Ag firms outperform S&P 500
A recent University of Illinois report comparing the returns from publicly traded companies from 2007 until the end of the first quarter of 2011 showed an 8.6 percent market value increase from agriculture-related companies and companies in the S&P 500 experienced a decline of 2.7 percent.
“We looked at 21 agriculture-related midwestern companies in five sectors: fertilizer, equipment, seed and genetic companies, crop production companies, and first processors,” said U of I graduate student Clay Kramer who created the index with agricultural economist Gary Schnitkey. “The overall goal was to build an AgIndex that measured the change in market value of publicly traded agricultural companies and compare it to the S&P 500, looking at their market values and how they did over time from 2007 up to the first quarter of 2011.”
The S&P 500 is an index that tracks the market values of 500 large companies in the United States. All of the agriculture-related companies that were monitored have an interest in agriculture, but the majority also have interests in other entities, such as construction.

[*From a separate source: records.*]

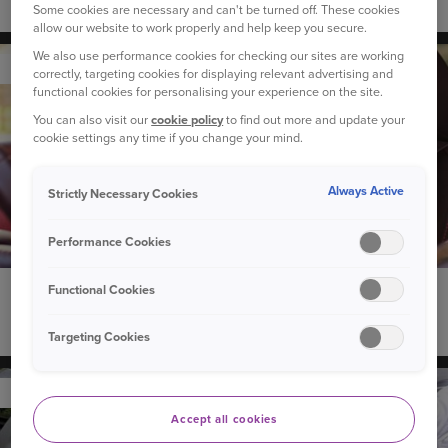
Do solar panels increase the value of your home?
Some cookies are necessary and can't be turned off. These cookies
allow our website to work properly and help keep you secure.
We also use performance cookies for checking our sites are working
YOUR CAR
correctly, targeting cookies for displaying relevant advertising and
functional cookies for personalising your experience on the site.
You can also visit our
cookie policy
to find out more and update your
cookie settings any time if you change your mind.
Always Active
Strictly Necessary Cookies
Performance Cookies
Functional Cookies
18 March 2025
Can I take my driving test in my own car?
Targeting Cookies
YOUR CAR
Accept all cookies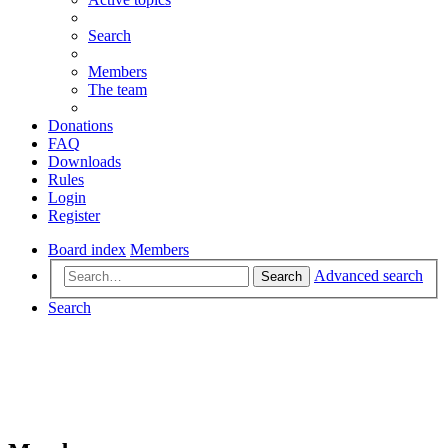
Search
Members
The team
Donations
FAQ
Downloads
Rules
Login
Register
Board index
Members
Advanced search
Search
Search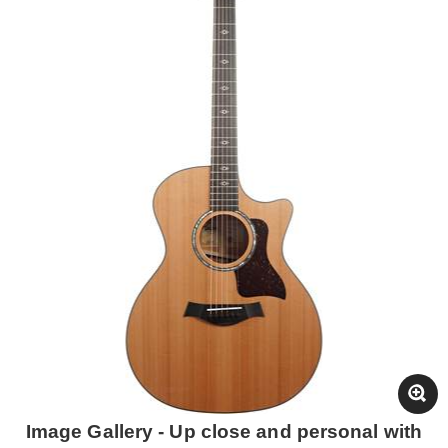
Image Gallery - Up close and personal with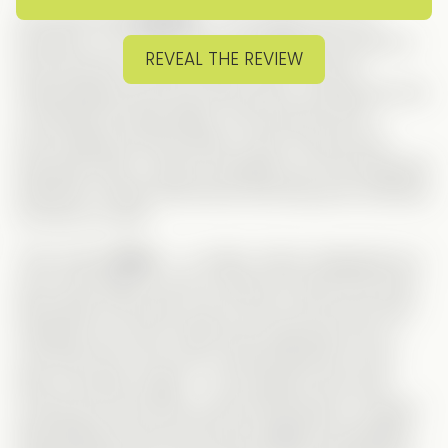
Let’s start with
Charles
— the classic CEO: all
business, no romance. He’s completely focused on
REVEAL THE REVIEW
work and has no real interest in love. But his
matchmaking uncle has other plans, pushing him into
a whirlwind of blind dates. And not just a few —
we’re talking
20 blind dates a day
! (That’s more
interviews than I used to manage as an HR Assistant!)
Naturally, Charles finds them all boring and continues
to focus on work.
Then enters
Nora
— or rather,
Noah
. Disguised as a
man, Nora takes a spot to help her friend at the last
blind date of the day, only to find out the man she’s
meeting is
her boss
. What was supposed to be a
one-time favor turns into a wild double life. Soon
after, she gets caught — but instead of the truth
coming out, she ends up becoming
Naomi
, Charles’
fake girlfriend. Now she has to juggle two identities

Kramer said that over the course of the study, the AgIndex performed much better than the S&P 500.
“In the first year, we saw a 55 percent increase in ag companies compared with 2.2 percent from those in the S&P 500,” Schnitkey said. “Year two was the year of the big stock price decline. The S&P 500 declined 35 percent from the beginning of 2008 to the end of 2008 and the ag market fell even further – 48 percent,” Schnitkey said.
The full report is available online at www.farmdoc.illinois.edu under the heading Farm Economics: Facts and Opinions.

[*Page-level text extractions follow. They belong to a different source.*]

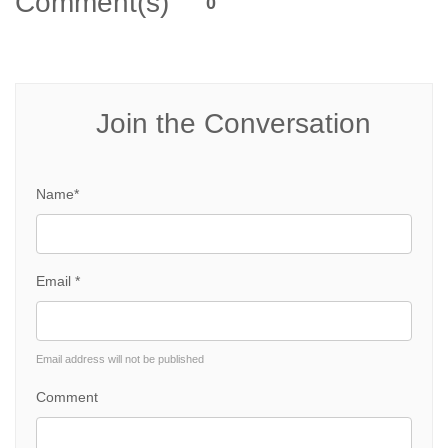
Comment(s)
0
Join the Conversation
Name*
Email *
Email address will not be published
Comment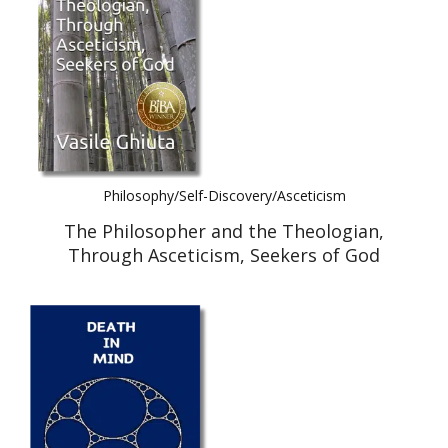
Philosophy/Self-Discovery/Asceticism
The Philosopher and the Theologian,
Through Asceticism, Seekers of God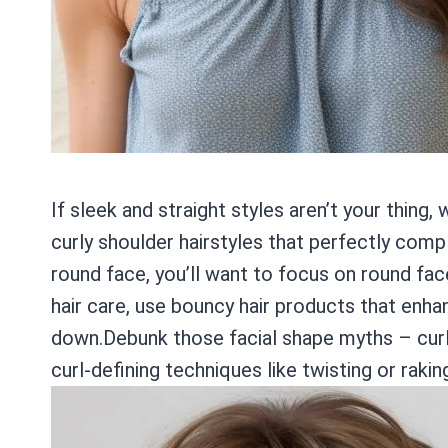
If sleek and straight styles aren’t your thing
curly shoulder hairstyles that perfectly co
round face, you’ll want to focus on round face
hair care, use bouncy hair products that enhan
down.Debunk those facial shape myths – curly
curl-defining techniques like twisting or raki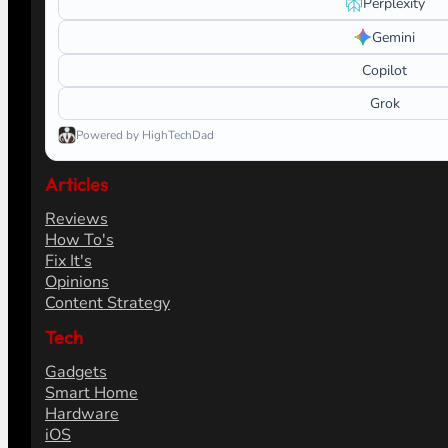
Perplexity
Gemini
Copilot
Grok
Powered by HighTechDad
Articles
Reviews
How To's
Fix It's
Opinions
Content Strategy
Tech
Gadgets
Smart Home
Hardware
iOS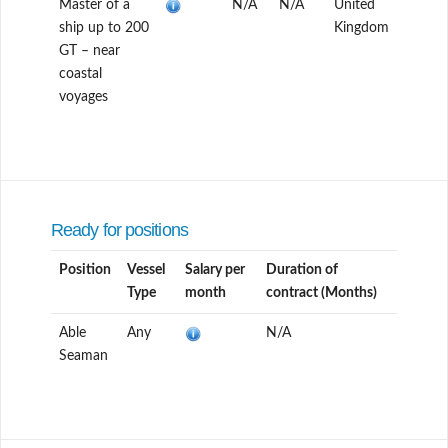
Master of a
N/A
N/A
United
ship up to 200
Kingdom
GT – near
coastal
voyages
Ready for positions
Position
Vessel
Salary per
Duration of
Type
month
contract (Months)
Able
Any
N/A
Seaman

Kramer and Schnitkey evaluated the markets using a geometric mean, which is very similar to an average.
“For example, if you invested funds in 2007, this would be your average yearly rate of return,” explained Schnitkey. “So 8.6 percent for 2007 through 2010 means you would have had an increase of 8.6 percent in value each year up to 2010.”

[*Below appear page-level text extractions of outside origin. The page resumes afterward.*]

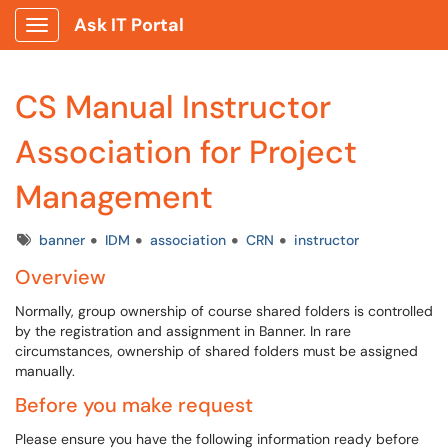
Ask IT Portal
Show Applications Menu
CS Manual Instructor
Association for Project
Management
Tags
banner
IDM
association
CRN
instructor
Overview
Normally, group ownership of course shared folders is controlled
by the registration and assignment in Banner. In rare
circumstances, ownership of shared folders must be assigned
manually.
Before you make request
Please ensure you have the following information ready before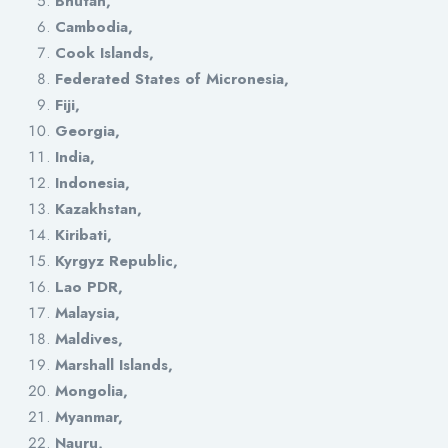
Bhutan,
Cambodia,
Cook Islands,
Federated States of Micronesia,
Fiji,
Georgia,
India,
Indonesia,
Kazakhstan,
Kiribati,
Kyrgyz Republic,
Lao PDR,
Malaysia,
Maldives,
Marshall Islands,
Mongolia,
Myanmar,
Nauru,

Among the five agriculture sectors, the first processors didn't perform nearly as well when compared with fertilizer and equipment companies, Kramer said.
“From the beginning of 2007 to the end of 2010, there was a 2 percent decrease in the crop protection sector and a 4 percent decrease in the first processor sector,” Kramer said. “These sectors did relatively well in the first quarter of 2011, having increases that caused the second quarter 2011 value to exceed the first quarter 2007 value.”
According to the report, market values varied across sectors. Fertilizer, equipment, and seed and genetic sectors had large increases in market values.
“These firms supply products to farmers, who have generally had above-average incomes,” Schnitkey said. “Farms having above average incomes likely led to higher demand for fertilizer, equipment, and seed and genetic sectors. The sector that had the lowest market value increase from 2007 was the first processor sector. This sector purchases inputs from grain farms, and higher commodity prices may have played a role in lower market values.”